Les États-Unis et la Chine négocient à Madrid l'avenir de Tiktok et des tarifs
Le Palacio de Santa Cruz, siège du ministère des Affaires étrangères, est le théâtre du quatrième cycle de négociations commerciales entre les États-Unis et la Chine, dans le but de réduire les tensions sur les tarifs, la technologie et la sécurité nationale.
La délégation américaine est dirigée par le secrétaire du Trésor, Scott Wesent, tandis que la représentation chinoise est dirigée par le vice-Premier ministre He Lifeng. Les deux parties organiseront des réunions à Madrid jusqu'au mercredi 17 septembre, selon des responsables des deux pays.
Tiktok et tarifs au centre du débat
Les problèmes les plus délicats figurent l'avenir de Tiktok aux États-Unis. Washington a donné à la matrice chinoise, Bytedonce, jusqu'au 17 septembre pour se débarrasser de sa filiale américaine ou face à un veto. La question est devenue un point clé de l'agenda bilatéral, ainsi que la discussion sur la montée des tarifs réciproques et les pressions de Washington pour imposer plus de contrôle sur les achats de pétrole russe par Pékin.
Selon Reuters, les équipes de négociation ont exploré la possibilité de prolonger les délais pour la désinversion de Tiktok, bien qu'ils reconnaissent qu'un accord complet sur le commerce et la technologie semble toujours éloigné. Analystes cités par Le New York Times Ils avertissent que, sans l'intervention directe des présidents Donald Trump et Xi Jinping, les progrès pourraient être limités aux engagements partiels.
Espagne, hôte diplomatique
Le gouvernement espagnol a exprimé sa «pleine satisfaction» pour l'élection de Madrid en tant que siège social de cette série de conversations.
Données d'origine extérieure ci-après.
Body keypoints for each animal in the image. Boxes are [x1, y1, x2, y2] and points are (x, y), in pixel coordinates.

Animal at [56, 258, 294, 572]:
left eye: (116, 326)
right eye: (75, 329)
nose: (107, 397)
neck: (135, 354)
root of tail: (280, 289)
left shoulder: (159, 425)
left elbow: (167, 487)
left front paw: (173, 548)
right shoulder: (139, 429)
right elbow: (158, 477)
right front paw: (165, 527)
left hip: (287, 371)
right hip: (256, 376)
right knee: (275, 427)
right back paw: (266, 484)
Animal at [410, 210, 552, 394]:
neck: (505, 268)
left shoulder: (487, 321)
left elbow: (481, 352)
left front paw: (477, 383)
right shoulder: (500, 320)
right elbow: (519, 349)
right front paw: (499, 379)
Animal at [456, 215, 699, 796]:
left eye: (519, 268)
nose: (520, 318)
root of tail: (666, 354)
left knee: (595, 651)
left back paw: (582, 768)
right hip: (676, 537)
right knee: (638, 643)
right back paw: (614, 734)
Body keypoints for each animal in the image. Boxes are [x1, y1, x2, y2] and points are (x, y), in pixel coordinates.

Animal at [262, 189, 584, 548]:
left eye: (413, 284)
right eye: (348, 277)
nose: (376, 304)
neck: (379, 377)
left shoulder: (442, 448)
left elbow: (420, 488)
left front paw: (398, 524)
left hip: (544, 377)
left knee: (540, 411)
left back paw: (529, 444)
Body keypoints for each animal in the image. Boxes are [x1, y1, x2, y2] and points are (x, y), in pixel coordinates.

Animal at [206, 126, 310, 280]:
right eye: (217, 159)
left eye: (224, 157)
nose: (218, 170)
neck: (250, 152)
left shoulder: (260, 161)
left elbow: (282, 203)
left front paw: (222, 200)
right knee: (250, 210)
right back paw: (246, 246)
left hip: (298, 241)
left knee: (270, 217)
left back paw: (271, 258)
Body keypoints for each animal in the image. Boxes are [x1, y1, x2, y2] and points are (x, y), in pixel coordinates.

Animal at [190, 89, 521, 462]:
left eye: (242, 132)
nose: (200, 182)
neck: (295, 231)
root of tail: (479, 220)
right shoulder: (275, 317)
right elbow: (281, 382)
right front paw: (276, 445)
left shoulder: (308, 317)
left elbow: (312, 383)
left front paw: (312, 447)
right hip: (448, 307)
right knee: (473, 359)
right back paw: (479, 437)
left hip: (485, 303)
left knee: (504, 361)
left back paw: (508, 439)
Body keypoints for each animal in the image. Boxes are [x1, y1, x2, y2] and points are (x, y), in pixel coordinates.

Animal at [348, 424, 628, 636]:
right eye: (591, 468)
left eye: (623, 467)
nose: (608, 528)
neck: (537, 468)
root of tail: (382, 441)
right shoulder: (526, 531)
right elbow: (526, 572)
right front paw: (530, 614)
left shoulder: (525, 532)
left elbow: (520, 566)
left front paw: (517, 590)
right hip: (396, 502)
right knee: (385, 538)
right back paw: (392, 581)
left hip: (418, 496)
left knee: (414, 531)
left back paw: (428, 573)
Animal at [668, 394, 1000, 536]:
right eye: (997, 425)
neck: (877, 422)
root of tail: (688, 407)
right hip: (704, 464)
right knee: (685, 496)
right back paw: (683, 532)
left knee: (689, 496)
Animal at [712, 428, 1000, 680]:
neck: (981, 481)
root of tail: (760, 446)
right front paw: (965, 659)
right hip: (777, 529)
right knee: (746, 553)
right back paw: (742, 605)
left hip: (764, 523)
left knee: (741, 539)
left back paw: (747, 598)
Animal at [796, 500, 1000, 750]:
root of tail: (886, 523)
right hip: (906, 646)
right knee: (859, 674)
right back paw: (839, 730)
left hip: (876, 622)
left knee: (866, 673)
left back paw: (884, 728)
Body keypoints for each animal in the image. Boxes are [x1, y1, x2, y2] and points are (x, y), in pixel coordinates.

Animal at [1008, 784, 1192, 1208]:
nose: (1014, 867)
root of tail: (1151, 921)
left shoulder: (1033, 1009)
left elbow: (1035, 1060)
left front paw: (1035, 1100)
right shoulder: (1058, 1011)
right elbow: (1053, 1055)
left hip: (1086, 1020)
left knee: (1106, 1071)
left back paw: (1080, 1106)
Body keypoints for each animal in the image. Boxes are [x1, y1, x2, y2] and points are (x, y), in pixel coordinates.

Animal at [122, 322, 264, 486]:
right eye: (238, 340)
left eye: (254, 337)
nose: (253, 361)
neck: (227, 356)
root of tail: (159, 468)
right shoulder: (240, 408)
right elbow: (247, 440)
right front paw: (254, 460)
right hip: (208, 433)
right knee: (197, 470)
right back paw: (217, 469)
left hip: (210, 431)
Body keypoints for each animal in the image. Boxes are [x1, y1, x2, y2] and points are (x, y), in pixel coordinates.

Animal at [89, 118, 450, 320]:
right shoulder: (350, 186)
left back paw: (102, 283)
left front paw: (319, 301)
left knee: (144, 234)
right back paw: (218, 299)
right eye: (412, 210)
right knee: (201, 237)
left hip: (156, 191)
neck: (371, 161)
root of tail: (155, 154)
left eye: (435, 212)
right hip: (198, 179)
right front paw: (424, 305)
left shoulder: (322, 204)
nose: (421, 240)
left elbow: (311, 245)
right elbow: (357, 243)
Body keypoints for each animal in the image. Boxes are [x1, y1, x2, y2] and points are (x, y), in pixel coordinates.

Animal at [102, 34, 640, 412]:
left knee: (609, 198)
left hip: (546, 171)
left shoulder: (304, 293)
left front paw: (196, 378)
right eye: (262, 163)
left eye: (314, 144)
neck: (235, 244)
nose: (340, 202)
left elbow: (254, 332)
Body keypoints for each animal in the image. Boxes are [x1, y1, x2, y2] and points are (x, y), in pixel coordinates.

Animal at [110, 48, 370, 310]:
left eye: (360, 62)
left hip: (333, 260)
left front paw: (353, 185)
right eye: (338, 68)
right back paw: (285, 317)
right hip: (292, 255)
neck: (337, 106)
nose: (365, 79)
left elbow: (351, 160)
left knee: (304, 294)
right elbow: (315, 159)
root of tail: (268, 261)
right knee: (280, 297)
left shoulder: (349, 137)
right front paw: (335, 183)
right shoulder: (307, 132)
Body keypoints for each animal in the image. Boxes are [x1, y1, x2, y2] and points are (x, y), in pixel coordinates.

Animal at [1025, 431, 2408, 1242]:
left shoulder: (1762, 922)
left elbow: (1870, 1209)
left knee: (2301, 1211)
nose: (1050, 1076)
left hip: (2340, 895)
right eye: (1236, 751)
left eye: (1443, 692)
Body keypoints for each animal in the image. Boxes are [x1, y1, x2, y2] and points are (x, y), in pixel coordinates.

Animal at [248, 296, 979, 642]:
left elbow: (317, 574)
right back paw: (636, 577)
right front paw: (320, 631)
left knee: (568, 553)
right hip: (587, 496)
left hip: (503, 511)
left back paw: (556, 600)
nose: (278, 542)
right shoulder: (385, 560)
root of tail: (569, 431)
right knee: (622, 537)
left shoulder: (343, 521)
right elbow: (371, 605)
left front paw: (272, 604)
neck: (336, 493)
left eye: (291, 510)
Les sources exécutives soulignent que la désignation « implique la reconnaissance de notre pays et l'engagement permanent du gouvernement pour la diplomatie et la négociation constructive comme outils indispensables pour garantir la compréhension entre les nations ».
Le ministre des Affaires étrangères, José Manuel Albares, a reçu les délégations au Palacio de Santa Cruz et a souligné que l'Espagne « soutient le dialogue entre les deux pouvoirs, essentiel pour la stabilité du monde et la prospérité ».
Dans un communiqué, les extérieurs ont insisté pour que le ministère agisse comme « Bridge pour l'approche et le dialogue » et célébré la confiance de Washington et de Pékin en choisissant Madrid comme lieu de rencontre. Pour l'Espagne, le geste est l'occasion de renforcer son profil international en tant que médiateur en matière stratégique, à un moment marqué par l'affaire Huawei et l'utilisation du géant chinois par le ministère de l'Intérieur qui, au début de l'été, a provoqué l'inconfort à Washington.
Perspectives et défis
Les conversations à Madrid constituent le quatrième cycle de négociations après celles qui se sont tenues à Genève, Londres et Stockholm. Bien que les deux pouvoirs cherchent à éviter une montée tarifaire qui nuit à l'économie mondiale, les désaccords structurels sur les subventions, les contrôles des exportations et le modèle économique chinois persistent.
« Nous voyons un effort pour garder le canal de dialogue ouvert, mais pas nécessairement un chemin vers un accord final », a-t-il expliqué à NYT Un diplomate européen familier avec les conversations.